1 Megabyte(MB) | 1024 KB |

1 Gigabyte(GB) | 1,024 MB |

1 Terabyte(TB) | 1,024 GB |

1 Petabyte (PB) | 1,024 TB |

1 Exabyte (EB) | 1,024 PB |

**Decimal Number System**

Decimal Number System is a general number system that consists ten digits from 0 to 9. Any numeric value can be represented by using these numbers. It is also called as base-10 or positional number system.

**Example**:

\(3 * 10^2\) + \(5 * 10^1\) + \(6 * 2^0\) = \((356)_{10}\)

**Octal Number System**

Octal Number system is also known as Base 8 system and consists 8 digits from 0 to 7. It is represented in the power of 8. It is a shorter number System.

**Example**:

\((21)_{8}\) = \(2 * 8^1\) + \(1 * 8^0\) = 16 + 1 = 17

**Representation of Octal Numbers in Binary**:

Octal | Binary Digits |
---|---|

0 | 000 |

1 | 001 |

2 | 010 |

3 | 011 |

4 | 100 |

5 | 101 |

6 | 110 |

7 | 111 |

**Hexadecimal Number System**

It is a shorthand method of working with binary numbers. It is also called as a base -16 system or Hex. This system consists of 16 digits from 0 to 9 and A to F. A denotes 10, B denotes 11, C denotes 12, D denotes 13, E denotes 14 and f denote 15. It is represented in the power of 16.

**Example**:

\((21)_{16}\) = 21H = \(2 * 16^1\) + \(1 * 16^0\) = 2 × 16 + 1 = 33

**Representation of Hexadecimal Number**:

Octal | Hexadecimal | Binary Digits |
---|---|---|

0 | 0 | 0000 |

1 | 1 | 0001 |

2 | 2 | 0010 |

3 | 3 | 0011 |

4 | 4 | 0100 |

5 | 5 | 0101 |

6 | 6 | 0110 |

7 | 7 | 0111 |

8 | 8 | 1000 |

9 | 9 | 1001 |

10 | A | 1010 |

11 | B | 1011 |

12 | C | 1100 |

13 | D | 1101 |

14 | E | 1110 |

15 | F | 1111 |

1. Divide the given decimal number by 2.

2. The remainder should be 0 or 1, note the quotient and remainder.

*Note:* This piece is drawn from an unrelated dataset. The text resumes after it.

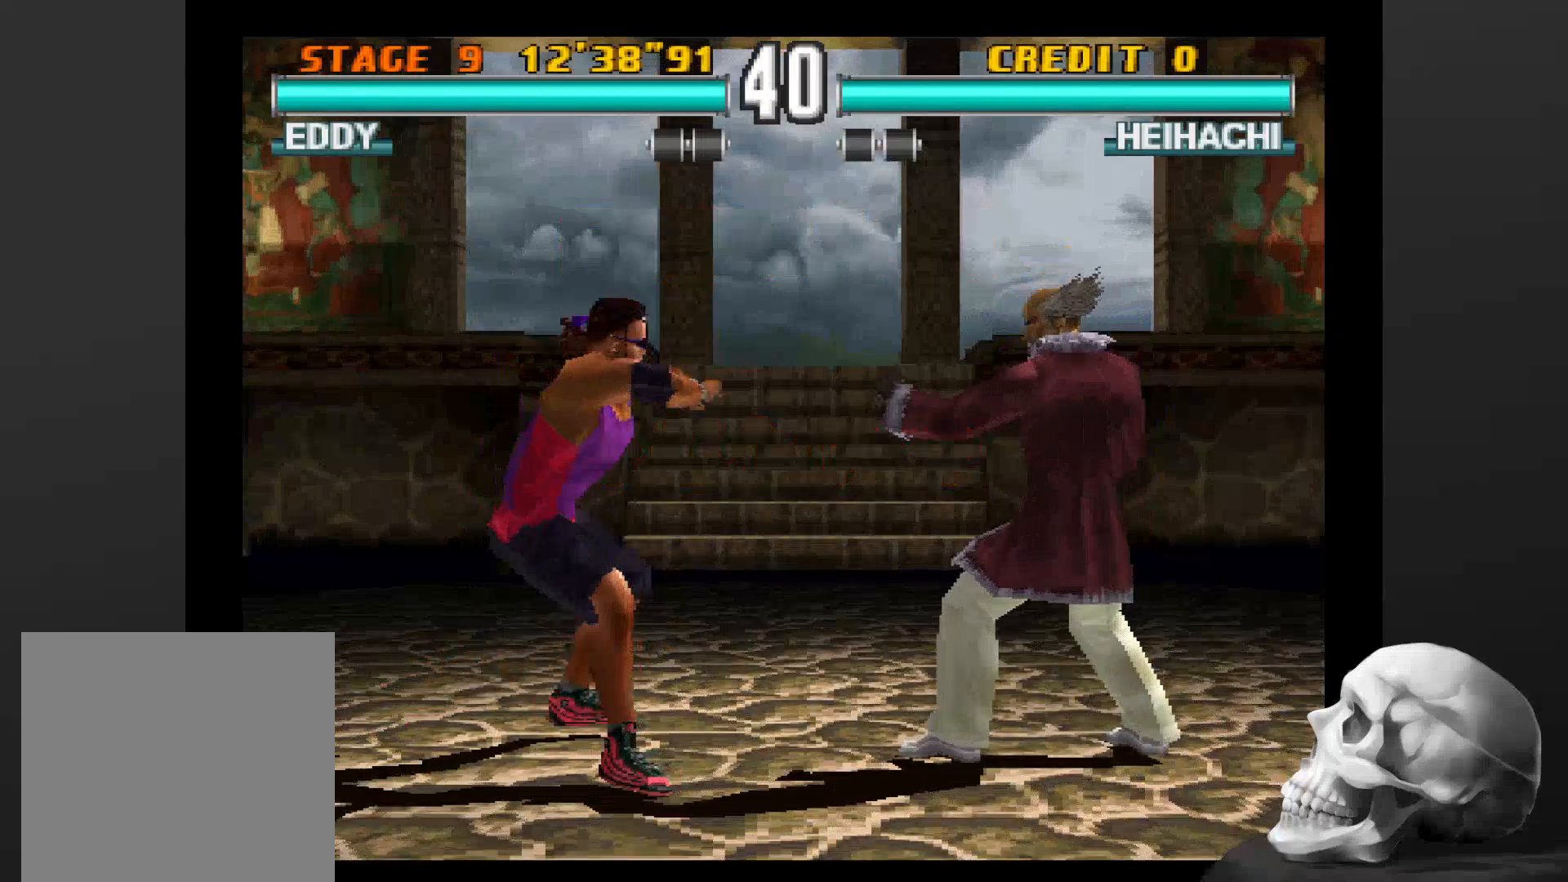
{"dt_ms": 500, "buttons": [], "left_stick": "center", "right_stick": "center"}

3. If the quotient is not 0, then again divide by 2 until the quotient=0 and then stop the process.

4. The first remainder is called as Least Significant bit and the last remainder is known as the Most Significant bit.

5. The remainders will be arranged from last remainder bit to the first remainder bit.

Remainder | ||
---|---|---|

2 | 56 | |

2 | 28 | 0 → LSD |

2 | 14 | 0 |

2 | 7 | 0 |

2 | 3 | 1 |

1 | 1 → MSB |

**Binary to Decimal**

1. In this, multiply binary digit with the powers of 2.

2. For an integral part, the power will be positive and negative for the fractional part.

3. Finally, add those multiplying digits.

**Example**: \((1110.10)_{2}\) = ?

\(1 * 2^3\) + \(1 * 2^2\) + \(1 * 2^1\) + \(1 * 2^0\) + \(1 * 2^{-1}\) + \(0 * 2^{-2}\)

= 8 + 4 + 2 + 0 + 0.5 + 0 = \((14.5)_{10}\)

**Binary to Octal**

1. Separate the given number into a group of three bits from right to left

2. Convert each group to a decimal number.

**Example**: \((110010)_{2}\) = ?

= (110)(010)

= (6)(2) = \(62_{8}\)

**Octal to Binary**

1.This is completely opposite to binary to octal.

2. Convert every digit of the number from octal to binary in the group of three bits.

**Example**: \((534.2)_{8}\) = ?

= 5 → 101 3 → 011 4 → 100 2 → 010

= \((101011100.010)_{2}\)

**Binary to Hexadecimal**

1.In this, the binary code will be split into four-bit group from right to left.

2. Then each group will be converted into decimal numbers.

**Example**: \((10100011)){2}\) = ?

= 1010 → A 0011 → 3

= \((A3)_{16}\)

**Hexadecimal to Binary**

Conversion of hexadecimal digital to binary digit.

**Example**: \((AF62)_{16}\) = ?

= A → 1010 F → 1111

6 → 0110 2 → 0010

= \((1010111101100010)_{2}\)

**Decimal to octal**

1. The given number is divided by 8.

2. The remainder will be 0 to 7. Note the quotient and remainder.

3. This process will be running until the quotient=0.

4. Note the each remainder from left to right.

**Example**: \((65621)_{10}\) = ?

Remainder | ||
---|---|---|

8 | 65621 | 5 → LSD |

8 | 8202 | 2 |

8 | 1025 | 1 |

8 | 128 | 0 |

8 | 16 | 0 |

8 | 2 | 2 → MSB |

\((65621)_{10}\) = \((200125)_{8}\)

**Octal to Decimal**

1. Multiply the given number with the power of 8.

2. For an integral part, the power will be positive and negative for the fractional part.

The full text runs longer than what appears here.